▶ **WHAT YOU SHOULD DO**
Write down the listing again exactly as it appears below, without its pictures.

▶ **EXTRACTED RECORDS**
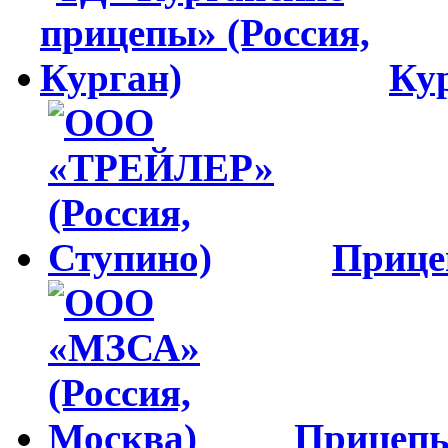
Ку
Приц
Прицеп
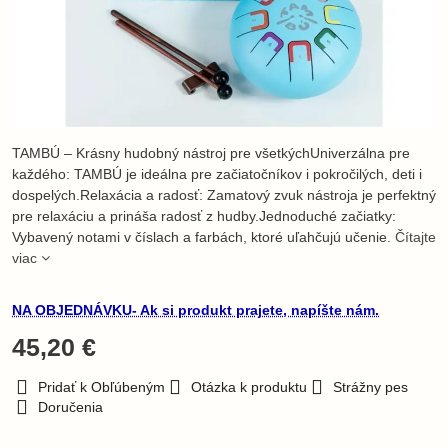
TAMBÚ – Krásny hudobný nástroj pre všetkýchUniverzálna pre
každého: TAMBÚ je ideálna pre začiatočníkov i pokročilých, deti i
dospelých.Relaxácia a radosť: Zamatový zvuk nástroja je perfektný
pre relaxáciu a prináša radosť z hudby.Jednoduché začiatky:
Vybavený notami v číslach a farbách, ktoré uľahčujú učenie.
Čítajte
viac
NA OBJEDNÁVKU- Ak si produkt prajete, napíšte nám.
45,20 €
Pridať k Obľúbeným
Otázka k produktu
Strážny pes
Doručenia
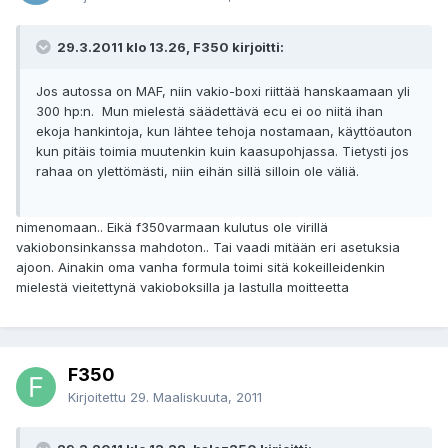
29.3.2011 klo 13.26, F350 kirjoitti:
Jos autossa on MAF, niin vakio-boxi riittää hanskaamaan yli
300 hp:n. Mun mielestä säädettävä ecu ei oo niitä ihan
ekoja hankintoja, kun lähtee tehoja nostamaan, käyttöauton
kun pitäis toimia muutenkin kuin kaasupohjassa. Tietysti jos
rahaa on ylettömästi, niin eihän sillä silloin ole väliä.
nimenomaan.. Eikä f350varmaan kulutus ole virillä
vakiobonsinkanssa mahdoton.. Tai vaadi mitään eri asetuksia
ajoon. Ainakin oma vanha formula toimi sitä kokeilleidenkin
mielestä vieitettynä vakioboksilla ja lastulla moitteetta
F350
Kirjoitettu
29. Maaliskuuta, 2011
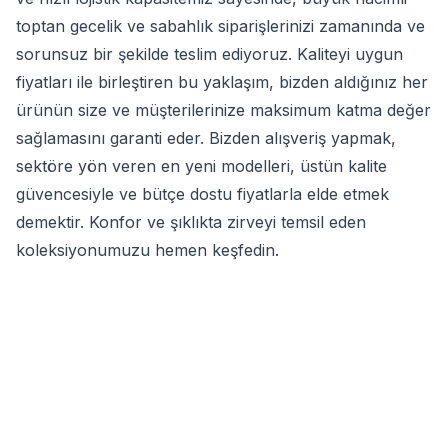
toptan gecelik ve sabahlık siparişlerinizi zamanında ve
sorunsuz bir şekilde teslim ediyoruz. Kaliteyi uygun
fiyatları ile birleştiren bu yaklaşım, bizden aldığınız her
ürünün size ve müşterilerinize maksimum katma değer
sağlamasını garanti eder. Bizden alışveriş yapmak,
sektöre yön veren en yeni modelleri, üstün kalite
güvencesiyle ve bütçe dostu fiyatlarla elde etmek
demektir. Konfor ve şıklıkta zirveyi temsil eden
koleksiyonumuzu hemen keşfedin.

▶ **RESPONSE AREA**
Ку
Приц
Прицеп
TAMBÚ – Krásny hudobný nástroj pre všetkýchUniverzálna pre
každého: TAMBÚ je ideálna pre začiatočníkov i pokročilých, deti i
dospelých.Relaxácia a radosť: Zamatový zvuk nástroja je perfektný
pre relaxáciu a prináša radosť z hudby.Jednoduché začiatky:
Vybavený notami v číslach a farbách, ktoré uľahčujú učenie.
Čítajte
viac
NA OBJEDNÁVKU- Ak si produkt prajete, napíšte nám.
45,20 €
Pridať k Obľúbeným
Otázka k produktu
Strážny pes
Doručenia
29.3.2011 klo 13.26, F350 kirjoitti:
Jos autossa on MAF, niin vakio-boxi riittää hanskaamaan yli
300 hp:n. Mun mielestä säädettävä ecu ei oo niitä ihan
ekoja hankintoja, kun lähtee tehoja nostamaan, käyttöauton
kun pitäis toimia muutenkin kuin kaasupohjassa. Tietysti jos
rahaa on ylettömästi, niin eihän sillä silloin ole väliä.
nimenomaan.. Eikä f350varmaan kulutus ole virillä
vakiobonsinkanssa mahdoton.. Tai vaadi mitään eri asetuksia
ajoon. Ainakin oma vanha formula toimi sitä kokeilleidenkin
mielestä vieitettynä vakioboksilla ja lastulla moitteetta
F350
Kirjoitettu
29. Maaliskuuta, 2011
toptan gecelik ve sabahlık siparişlerinizi zamanında ve
sorunsuz bir şekilde teslim ediyoruz. Kaliteyi uygun
fiyatları ile birleştiren bu yaklaşım, bizden aldığınız her
ürünün size ve müşterilerinize maksimum katma değer
sağlamasını garanti eder. Bizden alışveriş yapmak,
sektöre yön veren en yeni modelleri, üstün kalite
güvencesiyle ve bütçe dostu fiyatlarla elde etmek
demektir. Konfor ve şıklıkta zirveyi temsil eden
koleksiyonumuzu hemen keşfedin.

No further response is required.